European Commission Publishes Draft ePrivacy Regulation
Commission announced the release of its Proposal for a Regulation of the European Parliament and of the Council on Privacy and Electronic Communications (Proposed Regulation), which is set to repeal Directive 2002/58/EC (ePrivacy Directive). The Proposed Regulation as discussed previously on InfoBytesis intended to update the current rules to keep up with technical developments and adapting them to the General Data Protection Regulation (GDPR). Among other things, the Proposed Regulation will expand the scope of the ePrivacy rules to include internet-based voice and internet-messaging services, and to cover the content of communications, including metadata such as the time and location of a call. Furthermore, with regards to cookies, the Proposed Regulation does not require the consent of the user for non-privacy intrusive cookies, which either improve internet experience or measure the number of visitors to a specific website. The proposed Regulation also includes an opt-in requirement for telemarketing calls, unless national laws provide the recipient with a right to object. The Proposed Regulation also contains language extending the remedies currently provided under the GDPR. Once passed, the Proposed Regulation would become effective on May 25, 2018. Links to other related documents and information may be accessed through the following links:
CFPB Publishes Rule Implementing Civil Penalty Inflation Adjustments
On January 12, the CFPB published a final rule adjusting upward the maximum amount of each civil penalty within its jurisdiction, as required by provisions of the Inflation Adjustment Act and OMB Guidance. As explained in the rule, the new penalty amounts for 2017 are calculated by multiplying the corresponding 2016 penalty by a “cost-of-living adjustment” multiplier—which for 2017 has been set by the OMB at 1.01636—and then rounding to the nearest dollar. The new penalty amounts apply to civil penalties assessed after January 15, 2017.

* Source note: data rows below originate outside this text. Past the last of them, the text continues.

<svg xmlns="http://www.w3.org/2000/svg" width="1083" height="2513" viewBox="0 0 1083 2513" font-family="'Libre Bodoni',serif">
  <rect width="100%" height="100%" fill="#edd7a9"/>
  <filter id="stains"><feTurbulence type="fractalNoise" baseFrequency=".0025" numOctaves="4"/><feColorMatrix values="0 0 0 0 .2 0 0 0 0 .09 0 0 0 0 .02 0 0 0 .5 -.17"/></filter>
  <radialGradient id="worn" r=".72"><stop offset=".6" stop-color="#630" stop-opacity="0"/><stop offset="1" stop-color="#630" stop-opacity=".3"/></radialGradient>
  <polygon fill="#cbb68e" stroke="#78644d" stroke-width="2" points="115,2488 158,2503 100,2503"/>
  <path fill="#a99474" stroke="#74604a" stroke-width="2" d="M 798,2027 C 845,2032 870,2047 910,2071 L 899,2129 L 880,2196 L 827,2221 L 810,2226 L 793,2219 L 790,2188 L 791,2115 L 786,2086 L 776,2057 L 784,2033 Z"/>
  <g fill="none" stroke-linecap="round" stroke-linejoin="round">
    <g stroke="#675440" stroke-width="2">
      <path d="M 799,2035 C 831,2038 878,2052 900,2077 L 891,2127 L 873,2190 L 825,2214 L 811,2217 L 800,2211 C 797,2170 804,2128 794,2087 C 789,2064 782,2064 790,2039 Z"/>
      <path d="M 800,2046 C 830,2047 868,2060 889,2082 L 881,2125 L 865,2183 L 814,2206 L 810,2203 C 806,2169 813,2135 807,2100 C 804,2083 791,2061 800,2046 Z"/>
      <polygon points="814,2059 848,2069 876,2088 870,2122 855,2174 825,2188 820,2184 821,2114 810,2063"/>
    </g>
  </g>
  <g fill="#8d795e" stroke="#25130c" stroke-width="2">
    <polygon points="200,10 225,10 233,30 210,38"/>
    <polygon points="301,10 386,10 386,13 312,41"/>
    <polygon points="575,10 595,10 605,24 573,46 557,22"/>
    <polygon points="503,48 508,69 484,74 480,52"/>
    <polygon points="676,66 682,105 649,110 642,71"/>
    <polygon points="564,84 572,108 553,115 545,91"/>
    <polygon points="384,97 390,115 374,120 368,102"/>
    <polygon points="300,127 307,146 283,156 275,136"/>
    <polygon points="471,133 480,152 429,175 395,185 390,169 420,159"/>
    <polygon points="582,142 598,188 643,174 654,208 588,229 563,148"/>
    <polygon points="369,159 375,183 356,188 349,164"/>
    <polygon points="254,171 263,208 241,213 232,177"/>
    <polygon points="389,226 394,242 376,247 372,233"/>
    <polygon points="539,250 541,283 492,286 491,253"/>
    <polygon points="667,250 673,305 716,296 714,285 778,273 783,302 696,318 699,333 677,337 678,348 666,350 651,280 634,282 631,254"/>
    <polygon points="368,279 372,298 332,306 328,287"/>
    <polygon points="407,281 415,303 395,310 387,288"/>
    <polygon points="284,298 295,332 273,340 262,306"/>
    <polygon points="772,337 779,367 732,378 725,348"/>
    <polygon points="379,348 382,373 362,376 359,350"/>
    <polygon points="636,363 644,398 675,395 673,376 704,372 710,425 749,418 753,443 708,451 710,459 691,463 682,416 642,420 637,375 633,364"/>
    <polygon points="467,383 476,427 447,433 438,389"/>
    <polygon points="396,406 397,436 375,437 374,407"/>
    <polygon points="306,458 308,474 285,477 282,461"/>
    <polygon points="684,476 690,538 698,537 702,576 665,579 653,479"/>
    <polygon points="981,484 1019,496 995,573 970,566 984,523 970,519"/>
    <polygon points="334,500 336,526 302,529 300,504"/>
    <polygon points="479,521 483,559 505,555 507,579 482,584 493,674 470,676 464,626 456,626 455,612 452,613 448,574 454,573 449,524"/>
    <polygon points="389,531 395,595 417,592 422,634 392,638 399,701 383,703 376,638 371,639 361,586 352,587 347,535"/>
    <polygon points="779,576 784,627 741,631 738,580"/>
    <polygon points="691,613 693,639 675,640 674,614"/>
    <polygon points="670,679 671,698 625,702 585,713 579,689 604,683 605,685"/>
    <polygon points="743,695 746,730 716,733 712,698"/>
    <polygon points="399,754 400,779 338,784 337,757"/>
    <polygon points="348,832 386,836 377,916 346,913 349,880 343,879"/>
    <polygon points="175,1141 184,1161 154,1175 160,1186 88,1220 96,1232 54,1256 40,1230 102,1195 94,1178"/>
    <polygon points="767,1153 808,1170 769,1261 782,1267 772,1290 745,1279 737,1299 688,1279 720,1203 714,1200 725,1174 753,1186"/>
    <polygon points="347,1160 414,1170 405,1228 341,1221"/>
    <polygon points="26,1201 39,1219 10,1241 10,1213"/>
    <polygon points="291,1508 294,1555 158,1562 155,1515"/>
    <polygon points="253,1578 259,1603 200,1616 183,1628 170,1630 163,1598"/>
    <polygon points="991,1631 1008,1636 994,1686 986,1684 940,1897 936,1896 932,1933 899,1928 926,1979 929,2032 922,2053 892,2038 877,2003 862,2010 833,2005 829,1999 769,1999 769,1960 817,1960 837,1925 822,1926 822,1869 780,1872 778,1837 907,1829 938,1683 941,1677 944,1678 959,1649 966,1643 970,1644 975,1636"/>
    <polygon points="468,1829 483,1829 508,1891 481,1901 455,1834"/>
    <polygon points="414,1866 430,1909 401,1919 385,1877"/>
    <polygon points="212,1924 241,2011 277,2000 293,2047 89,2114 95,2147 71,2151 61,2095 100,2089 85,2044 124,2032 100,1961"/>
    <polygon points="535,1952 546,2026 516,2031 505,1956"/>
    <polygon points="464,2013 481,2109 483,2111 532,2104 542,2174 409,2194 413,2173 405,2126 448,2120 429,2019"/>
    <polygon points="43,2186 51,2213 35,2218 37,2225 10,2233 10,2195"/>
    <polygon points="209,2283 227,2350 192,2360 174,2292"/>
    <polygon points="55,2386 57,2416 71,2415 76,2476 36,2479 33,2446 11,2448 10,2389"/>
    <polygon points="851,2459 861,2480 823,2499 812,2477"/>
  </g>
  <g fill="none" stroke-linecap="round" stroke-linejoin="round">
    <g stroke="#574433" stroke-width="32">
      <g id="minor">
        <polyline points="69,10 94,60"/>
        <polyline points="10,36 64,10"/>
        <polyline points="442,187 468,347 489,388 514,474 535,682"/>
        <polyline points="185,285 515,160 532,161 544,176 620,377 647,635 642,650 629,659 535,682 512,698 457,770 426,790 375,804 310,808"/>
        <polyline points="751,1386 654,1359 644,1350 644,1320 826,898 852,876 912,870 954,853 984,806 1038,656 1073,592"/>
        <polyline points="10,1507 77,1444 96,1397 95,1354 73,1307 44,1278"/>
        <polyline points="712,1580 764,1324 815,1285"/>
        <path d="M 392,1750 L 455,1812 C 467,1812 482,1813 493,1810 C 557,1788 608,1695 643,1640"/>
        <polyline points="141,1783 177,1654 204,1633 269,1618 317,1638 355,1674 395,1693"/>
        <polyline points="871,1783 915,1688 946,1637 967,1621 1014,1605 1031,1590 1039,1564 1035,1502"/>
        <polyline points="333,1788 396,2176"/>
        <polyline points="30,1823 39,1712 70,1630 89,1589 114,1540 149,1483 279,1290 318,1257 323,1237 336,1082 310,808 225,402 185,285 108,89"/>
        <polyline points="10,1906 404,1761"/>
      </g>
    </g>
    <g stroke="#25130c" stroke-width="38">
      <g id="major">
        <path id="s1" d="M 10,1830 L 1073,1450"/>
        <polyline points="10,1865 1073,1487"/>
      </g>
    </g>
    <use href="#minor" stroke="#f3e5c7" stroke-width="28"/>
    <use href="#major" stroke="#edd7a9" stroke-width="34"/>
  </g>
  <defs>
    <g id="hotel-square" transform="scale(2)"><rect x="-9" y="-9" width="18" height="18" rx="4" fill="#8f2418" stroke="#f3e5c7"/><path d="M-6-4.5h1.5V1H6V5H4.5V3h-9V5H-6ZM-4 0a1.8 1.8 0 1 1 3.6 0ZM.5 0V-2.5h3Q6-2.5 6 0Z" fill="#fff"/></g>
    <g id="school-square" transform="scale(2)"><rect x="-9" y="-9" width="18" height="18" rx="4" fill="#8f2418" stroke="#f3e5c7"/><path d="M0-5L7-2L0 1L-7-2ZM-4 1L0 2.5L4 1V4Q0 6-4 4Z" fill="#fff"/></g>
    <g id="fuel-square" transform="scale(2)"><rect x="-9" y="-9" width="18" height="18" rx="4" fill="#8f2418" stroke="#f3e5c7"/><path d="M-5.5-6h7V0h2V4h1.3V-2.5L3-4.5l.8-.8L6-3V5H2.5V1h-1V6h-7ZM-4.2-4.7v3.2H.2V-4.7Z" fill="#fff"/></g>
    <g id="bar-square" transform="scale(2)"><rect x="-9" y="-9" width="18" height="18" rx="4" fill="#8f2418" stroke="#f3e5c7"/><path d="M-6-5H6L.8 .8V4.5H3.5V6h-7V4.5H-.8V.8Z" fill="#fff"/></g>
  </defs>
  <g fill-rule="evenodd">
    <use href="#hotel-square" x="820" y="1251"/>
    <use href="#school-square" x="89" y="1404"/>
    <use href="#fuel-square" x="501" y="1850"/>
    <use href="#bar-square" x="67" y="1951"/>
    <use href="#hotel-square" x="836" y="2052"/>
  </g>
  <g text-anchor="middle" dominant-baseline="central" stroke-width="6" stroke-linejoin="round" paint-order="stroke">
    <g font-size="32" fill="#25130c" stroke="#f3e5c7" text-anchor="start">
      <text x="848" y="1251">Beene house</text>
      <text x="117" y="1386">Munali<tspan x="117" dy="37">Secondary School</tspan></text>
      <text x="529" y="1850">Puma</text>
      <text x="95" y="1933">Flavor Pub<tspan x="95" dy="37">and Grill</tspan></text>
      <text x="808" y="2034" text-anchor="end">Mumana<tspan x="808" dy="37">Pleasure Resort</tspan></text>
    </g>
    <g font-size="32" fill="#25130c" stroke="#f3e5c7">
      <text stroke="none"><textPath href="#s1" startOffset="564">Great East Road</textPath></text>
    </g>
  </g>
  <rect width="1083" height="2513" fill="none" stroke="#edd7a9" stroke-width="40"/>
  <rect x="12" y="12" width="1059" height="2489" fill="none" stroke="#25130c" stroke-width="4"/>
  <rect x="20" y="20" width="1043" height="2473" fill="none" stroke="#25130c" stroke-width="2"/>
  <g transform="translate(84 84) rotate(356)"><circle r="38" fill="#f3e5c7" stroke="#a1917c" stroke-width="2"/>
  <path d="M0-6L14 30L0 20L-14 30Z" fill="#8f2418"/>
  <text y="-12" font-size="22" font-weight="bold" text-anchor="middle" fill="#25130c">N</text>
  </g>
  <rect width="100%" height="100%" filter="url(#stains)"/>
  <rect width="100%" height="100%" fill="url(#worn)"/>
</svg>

CFPB Proposes Amending Ethical Standards for Employees
On January 10, the CFPB issued a notice of proposed rulemaking concerning amendments to its existing Supplemental Standards of Ethical Conduct for Employees. Among other things, the proposed rule would amend CFPB Ethics Regulations that address: (i) outside employment for covered employees; (ii) Bureau employee ownership or control of certain securities; (iii) restrictions on seeking, obtaining, or renegotiating credit; and (iv) disqualification requirements based on existing indebtedness. The proposed rule is also intended to clarify certain definitions. Comments on the proposal must be received on or before February 9.

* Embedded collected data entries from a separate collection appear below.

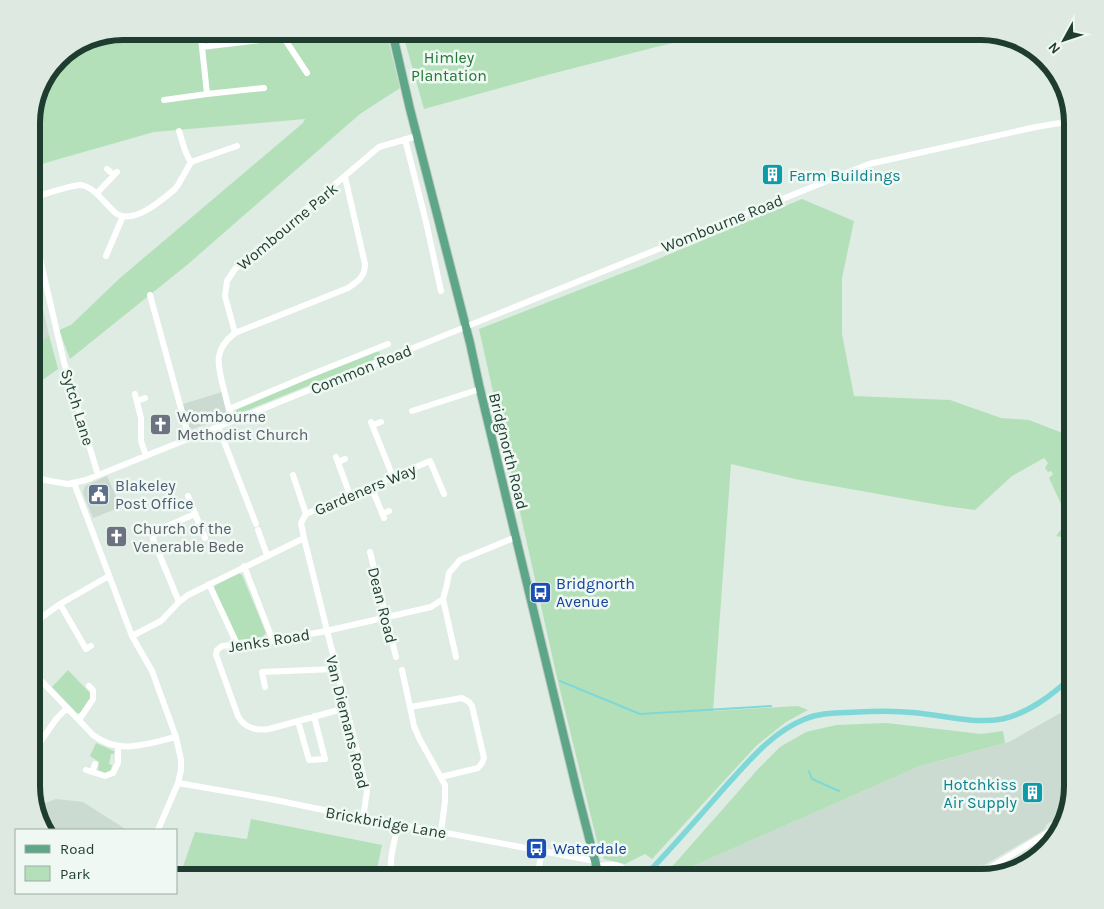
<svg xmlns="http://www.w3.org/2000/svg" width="1104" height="909" font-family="Karla,sans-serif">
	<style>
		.built { fill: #ccdbd2 }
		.green { fill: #b4e0b9 }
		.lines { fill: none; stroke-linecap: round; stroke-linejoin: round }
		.stream { stroke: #7fd8d7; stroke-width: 2 }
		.canal { stroke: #7fd8d7; stroke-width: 5.5 }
		.major-casing { stroke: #c0c9c5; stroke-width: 10 }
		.minor { stroke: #fff; stroke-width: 6 }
		.major { stroke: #5da688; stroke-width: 8 }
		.labels { text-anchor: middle; stroke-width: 5; stroke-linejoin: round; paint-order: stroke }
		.park-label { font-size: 16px; fill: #237837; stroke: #eff8f2 }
		.culture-label { font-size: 16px; fill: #0d838f; stroke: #eff8f2; text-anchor: start }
		.street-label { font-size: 16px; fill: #1e3d30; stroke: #eff8f2 }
		.worship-label { font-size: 16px; fill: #5b616d; stroke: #eff8f2; text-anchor: start }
		.service-label { font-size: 16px; fill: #4e5e75; stroke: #eff8f2; text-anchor: start }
		.transit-label { font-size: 16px; fill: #164399; stroke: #eff8f2; text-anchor: start }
		.rim { fill: none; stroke: #1e3d30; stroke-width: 6 }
	</style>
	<rect width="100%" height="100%" fill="#deece3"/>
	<path class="built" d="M31 258 49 335 31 350Z
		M222 392 227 417 190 430 183 404Z
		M107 476 121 507 93 518 83 493 84 488 87 485Z
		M1073 706V786L1061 817 1047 824 1044 830 962 878H670L684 870 920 766 1009 742Z
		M56 799 83 802 127 830H44L41 826 35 807Z
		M1050 838 1053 839 1050 847 1016 871 985 877 1044 841Z"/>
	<path class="green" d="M123 31H386L400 88 360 114 187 265 70 359 59 330 71 325 120 278 303 123 305 119 154 132 31 167V117L41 83 62 54Z
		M402 31H726L656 47 547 75 424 109Z
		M802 199 854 221 842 278V334L854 396 950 400 1001 418 1029 420 1073 437V539L1056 536 1065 524 1061 504 1049 478 1053 474 1051 471 1048 472 1045 468 1048 463 1044 458 1012 476 975 510 945 506 800 480 731 464 713 711 798 706 808 710 786 722 757 745 652 859 645 854 625 864 604 859 597 841 558 682 479 329 646 264Z
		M49 335 58 369 31 388V350Z
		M378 351 380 353V357L238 414 236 413V410L307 379Z
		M239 573 242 575 266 633 262 637 238 640 214 589 215 585Z
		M68 670 90 693 91 698 81 713H77L52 687Z
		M887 723 981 734 1003 731 1005 743 920 766 684 870 670 878H662L759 768 780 747 806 732 836 725Z
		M96 743 114 751V754H111L109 764 112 765 111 770 105 773 98 770 99 762 90 756Z
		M251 819 382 845 375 878H179L195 832 247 839Z"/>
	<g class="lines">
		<path class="stream" d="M560 681 640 714 771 706
			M809 771 812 779 839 791"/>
		<path class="canal" d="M643 878C671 849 698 818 725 787 748 762 772 732 805 719 822 712 840 713 858 712 878 711 898 711 918 713 945 716 976 724 1002 719 1029 713 1052 695 1073 676"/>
		<defs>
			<path id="major" d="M392 31 410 109 470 343 480 389 577 791 595 861 600 878"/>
		</defs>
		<use href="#major" class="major-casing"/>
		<path class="minor" d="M200 31 202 47
			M282 35 307 73
			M264 88 207 94 202 47 269 39 279 37 287 31
			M164 100 207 94
			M179 131C183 142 184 153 191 162
			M405 139 426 222 441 291
			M107 169 114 175
			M97 193 117 172
			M31 198C43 195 70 185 81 185 88 186 96 192 100 197 106 203 111 210 117 214 135 224 162 200 175 189L178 185 191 162 237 146
			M31 227 37 246 64 362 98 475
			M106 256 123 216
			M150 295 189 438
			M235 333 225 296 227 281 235 269 379 147 417 136
			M135 394 141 418V441L146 456
			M137 401 145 398
			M229 409 310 375 388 344
			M412 411 480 389
			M233 420C228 409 226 397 223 386 217 363 214 349 235 333L348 288C358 281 365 277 365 264L345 177
			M371 422 393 477
			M373 425 381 422
			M218 426 256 524
			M336 457 350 495
			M338 462 345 459
			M293 475 306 514
			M31 477 50 481 68 484 86 480 869 164 1036 127 1072 121
			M74 483 132 636 152 671 176 737 181 760V770L178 783 158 830
			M371 486 384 518
			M188 496 205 538
			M382 514 389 511
			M258 530 267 555
			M304 538 367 791 363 818
			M370 552 396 657
			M244 566 273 641
			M209 584 237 644
			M443 599 456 657
			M179 602 153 539 155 532 158 530 195 514
			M60 604 86 649 91 646
			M31 625 60 604 109 576
			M132 636 161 621 179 602 188 595 304 538 301 523 306 514 430 461 444 494
			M31 670 93 735C119 755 147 744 176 737
			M402 670 410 707
			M265 687 262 672 336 669
			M346 708 269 729C257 731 244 728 238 716L216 655 217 650 222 646 273 641 326 631 431 607 443 599 447 584 449 573 460 560 516 537
			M79 720 93 699V690L89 686
			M298 721 309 760 325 759 314 716
			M31 755 57 718 67 708
			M86 770 105 776 113 773 118 763V746
			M92 772 95 764
			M441 777 478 768 482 763 484 758 472 706 469 702 462 698 410 707 414 726 419 738 445 785V801L441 832
			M178 783 270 799 363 818 441 832 595 861
			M596 866C609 865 616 862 627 871
			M392 878C388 860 395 841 398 824
			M537 878 542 851
			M973 878 1057 827"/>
		<use href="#major" class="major"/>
	</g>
	<defs>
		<symbol id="building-square" viewBox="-11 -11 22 22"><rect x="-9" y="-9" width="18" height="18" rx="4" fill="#0f9aa8" stroke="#eff8f2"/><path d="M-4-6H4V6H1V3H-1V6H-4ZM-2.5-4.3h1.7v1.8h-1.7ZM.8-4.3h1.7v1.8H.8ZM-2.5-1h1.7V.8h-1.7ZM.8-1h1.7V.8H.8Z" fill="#fff"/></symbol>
		<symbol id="church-square" viewBox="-11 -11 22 22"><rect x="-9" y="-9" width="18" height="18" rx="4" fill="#6b7280" stroke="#eff8f2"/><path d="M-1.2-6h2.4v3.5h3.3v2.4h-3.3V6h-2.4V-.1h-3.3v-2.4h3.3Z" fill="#fff"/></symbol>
		<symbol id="civic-square" viewBox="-11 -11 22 22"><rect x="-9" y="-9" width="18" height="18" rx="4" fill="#5c6f8a" stroke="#eff8f2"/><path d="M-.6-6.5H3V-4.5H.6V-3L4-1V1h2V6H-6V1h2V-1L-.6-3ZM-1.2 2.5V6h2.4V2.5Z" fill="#fff"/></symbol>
		<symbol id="bus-square" viewBox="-11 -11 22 22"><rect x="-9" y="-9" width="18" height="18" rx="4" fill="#1a4fb4" stroke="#eff8f2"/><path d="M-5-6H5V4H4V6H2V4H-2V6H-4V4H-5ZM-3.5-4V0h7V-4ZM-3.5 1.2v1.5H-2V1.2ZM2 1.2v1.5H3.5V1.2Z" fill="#fff"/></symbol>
	</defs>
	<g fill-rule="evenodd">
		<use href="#building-square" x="760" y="162" width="25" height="25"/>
		<use href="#church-square" x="148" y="412" width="25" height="25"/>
		<use href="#civic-square" x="86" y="482" width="25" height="25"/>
		<use href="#church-square" x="104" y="524" width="25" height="25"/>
		<use href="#bus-square" x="528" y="580" width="25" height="25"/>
		<use href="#building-square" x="1020" y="780" width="25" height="25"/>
		<use href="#bus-square" x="524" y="836" width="25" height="25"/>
	</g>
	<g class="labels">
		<g class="park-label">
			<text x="449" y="63">Himley<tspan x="449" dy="18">Plantation</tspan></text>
		</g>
		<g class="culture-label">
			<text x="789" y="181">Farm Buildings</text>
			<text x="1017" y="790" text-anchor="end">Hotchkiss<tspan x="1017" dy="18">Air Supply</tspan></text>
		</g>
		<g class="street-label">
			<text transform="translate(722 223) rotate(-22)" y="6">Wombourne Road</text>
			<text transform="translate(287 226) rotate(-40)" y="6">Wombourne Park</text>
			<text transform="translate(361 369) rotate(-22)" y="6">Common Road</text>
			<text transform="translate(78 407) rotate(73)" y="6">Sytch Lane</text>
			<text transform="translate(509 451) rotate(76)" y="6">Bridgnorth Road</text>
			<text transform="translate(365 489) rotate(-23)" y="6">Gardeners Way</text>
			<text transform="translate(383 605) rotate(76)" y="6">Dean Road</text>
			<text transform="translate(269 640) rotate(-9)" y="6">Jenks Road</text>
			<text transform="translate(348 722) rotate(76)" y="6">Van Diemans Road</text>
			<text transform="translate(386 822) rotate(10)" y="6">Brickbridge Lane</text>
		</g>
		<g class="worship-label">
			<text x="177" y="422">Wombourne<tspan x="177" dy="18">Methodist Church</tspan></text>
			<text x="133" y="534">Church of the<tspan x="133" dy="18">Venerable Bede</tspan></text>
		</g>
		<g class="service-label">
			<text x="115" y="491">Blakeley<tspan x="115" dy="18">Post Office</tspan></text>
		</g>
		<g class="transit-label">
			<text x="556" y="589">Bridgnorth<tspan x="556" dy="18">Avenue</tspan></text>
			<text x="553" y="854">Waterdale</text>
		</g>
	</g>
	<path d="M0 0H1104V909H0ZM123 40H981A83 83 0 0 1 1064 123V786A83 83 0 0 1 981 869H123A83 83 0 0 1 40 786V123A83 83 0 0 1 123 40Z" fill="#dee9e2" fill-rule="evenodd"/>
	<path class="rim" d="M123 40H981A83 83 0 0 1 1064 123V786A83 83 0 0 1 981 869H123A83 83 0 0 1 40 786V123A83 83 0 0 1 123 40Z"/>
	<rect x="15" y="829" width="162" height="65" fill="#eff8f2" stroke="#9bada4"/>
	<rect x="25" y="845" width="25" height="8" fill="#5da688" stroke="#9bada4"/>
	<text x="60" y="854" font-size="15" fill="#1e3d30">Road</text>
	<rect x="25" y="866" width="25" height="15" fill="#b4e0b9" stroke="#9bada4"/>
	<text x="60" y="879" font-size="15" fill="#1e3d30">Park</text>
	<g transform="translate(1064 40) rotate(230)" stroke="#eff8f2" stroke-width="4" paint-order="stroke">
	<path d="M0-4L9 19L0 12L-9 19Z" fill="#1e3d30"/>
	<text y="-8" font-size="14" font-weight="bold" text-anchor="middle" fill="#1e3d30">N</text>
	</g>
</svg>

Special Inspector General for TARP Issues Report on "Hardest Hit Fund"
On January 12, the Special Inspector General for the Troubled Asset Relief Program (SIGTARP) announced the release of its report on TARP’s “Hardest Hit Fund” (HHF). Created in 2010, the HHF provides a temporary safety net to help save the homes of unemployed and underemployed Americans in 19 states deemed to be the hardest-hit areas of the country. Among other things, the report noted that a majority of the more than 160,000 people denied funds through the program earned less than $30,000. The report notes that SIGTARP is unable to determine why denial rates for homeowners making less than $30,000 are so high, in part, because state agencies' records are non-existent, missing, or incomplete. Indeed, according to the report, some state agencies were unable to provide “even basic aggregate information about why homeowners were denied, let alone a specific reason for each person turned away.” The report emphasized, among other things, the need for all such records-related deficiencies be “immediately remedied.” The report also recommended that state agencies “remove unnecessary restrictions for participation in the program.”